For your reading edification, here is the episode six review of Orphan Black season three.
As predicted last week, Delphine (Evelyne Brochu) has reappeared on the scene and caused some ripples in the scientific and romantic world of clone Cosima. She’s Cosima’s boss, and so has a little clout in the work environment, as well as being a researcher in her own right. She points out a common element shared between the red-eye infected Gracie (Zoe De Grand Maison), and the Castor clones which Cosima and her research assistant Scott (Josh Vokey) have missed.
What’s discovered is a particular protein, an infection which is all part of a larger, more nefarious plan by Doctor Coady (Kyra Harper). She’s discovered the source of the Castor clones affliction and is testing it on the general population which is the reason for the clones carrying around little notebooks and snipping hair samples after having sex with unexpecting women.
There’s a definite undercurrent of questioning ethics in the overall Orphan Black storyline; first with the clones and then with the religious sect of Proletheans, and it’s a compelling tale when the writers stick to it.
In this episode, all the threads pull together in an ugly knot, a story of overreach in the grand tradition of Icarus himself. Aiming high is one thing, but how you get there is altogether another discussion.
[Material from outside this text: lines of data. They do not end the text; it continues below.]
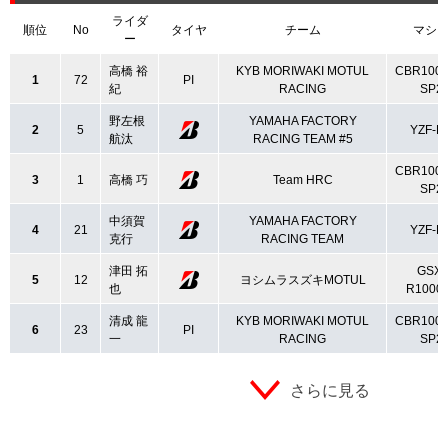
ライダ
順位
No
タイヤ
チーム
マシ
ー
高橋 裕
KYB MORIWAKI MOTUL
CBR100
1
72
PI
紀
RACING
SP2
野左根
YAMAHA FACTORY
2
5
YZF-R
航汰
RACING TEAM #5
CBR100
3
1
高橋 巧
Team HRC
SP2
中須賀
YAMAHA FACTORY
4
21
YZF-R
克行
RACING TEAM
津田 拓
GSX-
5
12
ヨシムラスズキMOTUL
也
R1000
清成 龍
KYB MORIWAKI MOTUL
CBR100
6
23
PI
一
RACING
SP2
さらに見る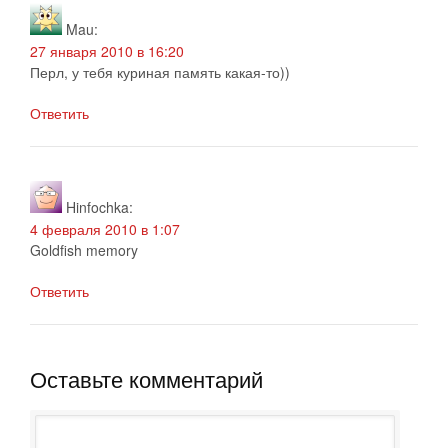
Mau
:
27 января 2010 в 16:20
Перл, у тебя куриная память какая-то))
Ответить
Hinfochka
:
4 февраля 2010 в 1:07
Goldfish memory
Ответить
Оставьте комментарий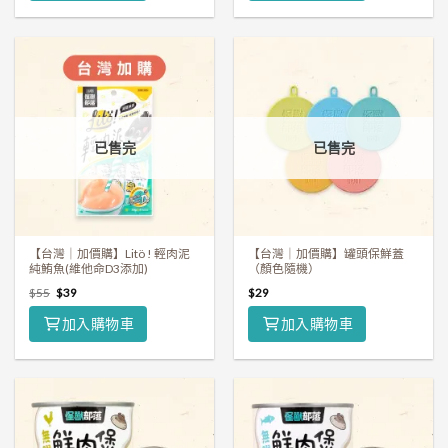
已售完
已售完
【台灣｜加價購】Litö ! 輕肉泥
【台灣｜加價購】罐頭保鮮蓋
純鮪魚(維他命D3添加)
（顏色隨機）
$
55
$
39
$
29
加入購物車
加入購物車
Doctor Coady has high hopes for the infection created by the Castor clones; she talks about winning wars without a single drop of blood shed. But in fairness, she’s actually talking about her side, not those who are infected, for Gracie is now sterile, and we’ve already seen what happens to the Castor clones. Further, it’s not exactly the wisest move to infect the general population with something that sterilises them. That’s how epidemics occur, and a sterilising infection is bad news for humans in the same way as terminator seeds are for agriculture.
But there’s always someone higher up the food chain, as Paul (Dylan Bruce) finds out. But not before offing one of the clones and getting Sarah to temporary safety.
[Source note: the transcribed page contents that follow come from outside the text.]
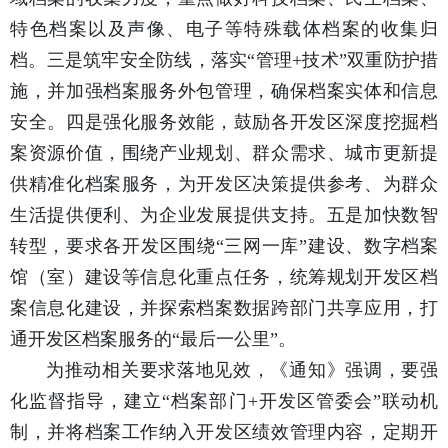
特色档案以及声像、电子等特殊载体档案的收集归
档。三是筑牢安全防线，落实“管理+技术”双重防护措
施，并加强档案服务外包管理，确保档案实体和信息
安全。四是强化服务效能，鼓励各开发区深度挖掘档
案资源价值，围绕产业规划、群众需求、城市更新提
供精准化档案服务，为开发区决策提供参考、为群众
生活提供便利、为企业发展提供支持。五是加快数智
转型，要求各开发区围绕“三网一库”建设、数字档案
馆（室）建设等信息化重点任务，统筹规划开发区档
案信息化建设，并探索档案数据跨部门共享应用，打
通开发区档案服务的“最后一公里”。
为推动相关要求落地见效，《通知》强调，要强
化监督指导，建立“档案部门+开发区管委会”联动机
制，并将档案工作纳入开发区绩效管理内容，定期开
That’s the “A” story, written this week by Aubrey Nealon, and it moved at a pretty good pace thanks to director Helen Shaver, who got a great performance out of all the cast, especially Jordan Gavaris (playing Sarah’s brother Felix). He turned from his usual foppish gay male, to a cruel, desperate man trying to find his sister. The victim of his anger is clone Rachel, who suffered a brain injury at the end of season two and who has been locked away in a basement room in the Dyad Institute building. She’s abandoned and alone, which makes his sneering callousness all the more nasty.
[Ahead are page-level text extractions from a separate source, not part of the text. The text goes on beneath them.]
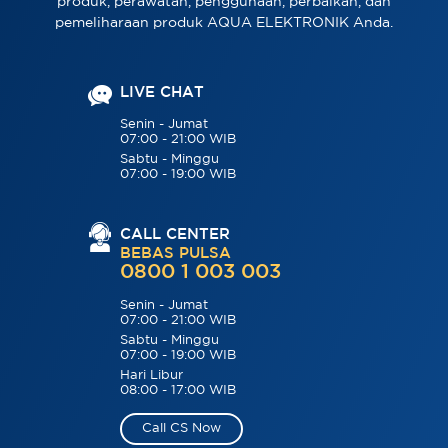
produk, perawatan, penggunaan, perbaikan, dan
pemeliharaan produk AQUA ELEKTRONIK Anda.
LIVE CHAT
Senin - Jumat
07:00 - 21:00 WIB
Sabtu - Minggu
07:00 - 19:00 WIB
CALL CENTER
BEBAS PULSA
0800 1 003 003
Senin - Jumat
07:00 - 21:00 WIB
Sabtu - Minggu
07:00 - 19:00 WIB
Hari Libur
08:00 - 17:00 WIB
Call CS Now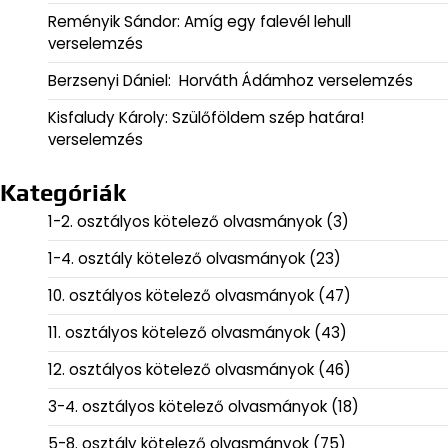
Reményik Sándor: Amíg egy falevél lehull
verselemzés
Berzsenyi Dániel: Horváth Ádámhoz verselemzés
Kisfaludy Károly: Szülőföldem szép határa!
verselemzés
Kategóriák
1-2. osztályos kötelező olvasmányok
(3)
1-4. osztály kötelező olvasmányok
(23)
10. osztályos kötelező olvasmányok
(47)
11. osztályos kötelező olvasmányok
(43)
12. osztályos kötelező olvasmányok
(46)
3-4. osztályos kötelező olvasmányok
(18)
5-8. osztály kötelező olvasmányok
(75)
But it gives Scott access to some symbolism Rachel has been painting, which links to the book given to Sarah’s daughter Kira (Skyler Wexler) last season by Rachel’s father, Ethan Duncan (Andrew Gilles).
If Orphan Black has a fault it’s this: the characters make discoveries extremely easily; there’s very little deviation from the breadcrumb trails, no dead-ends, no wasted time. It may be an unfair comparison, but last year’s True Detective at least made the characters work for the information they got, and perhaps its focus on mystery is the reason that story was able to keep one guessing until the end.
Orphan Black on the other hand is trying to be many things, a medical sci-fi drama, a comedy, an exploration of nature versus nurture, a dystopian vision of the future; the list goes on. Ultimately it’s unfocused and that may be its eventual downfall, despite a unique and promising premise.
On the subject of comedy, there’s the “B” story of Donnie (Kristian Bruun) and clone Alison, and as mentioned in previous reviews, it’s utterly unrelated to the overall storyline. They’re introduced in this episode dancing on the bed throwing money around, and end up hatching a plan to expand the drug business via the purchase of a business owned by Alison’s mother. There may be a way to drag this back into the main storyline, but the writers are going to have to work hard to get it there. Alternatively, the plan may be an Orange is The New Black crossover in season four.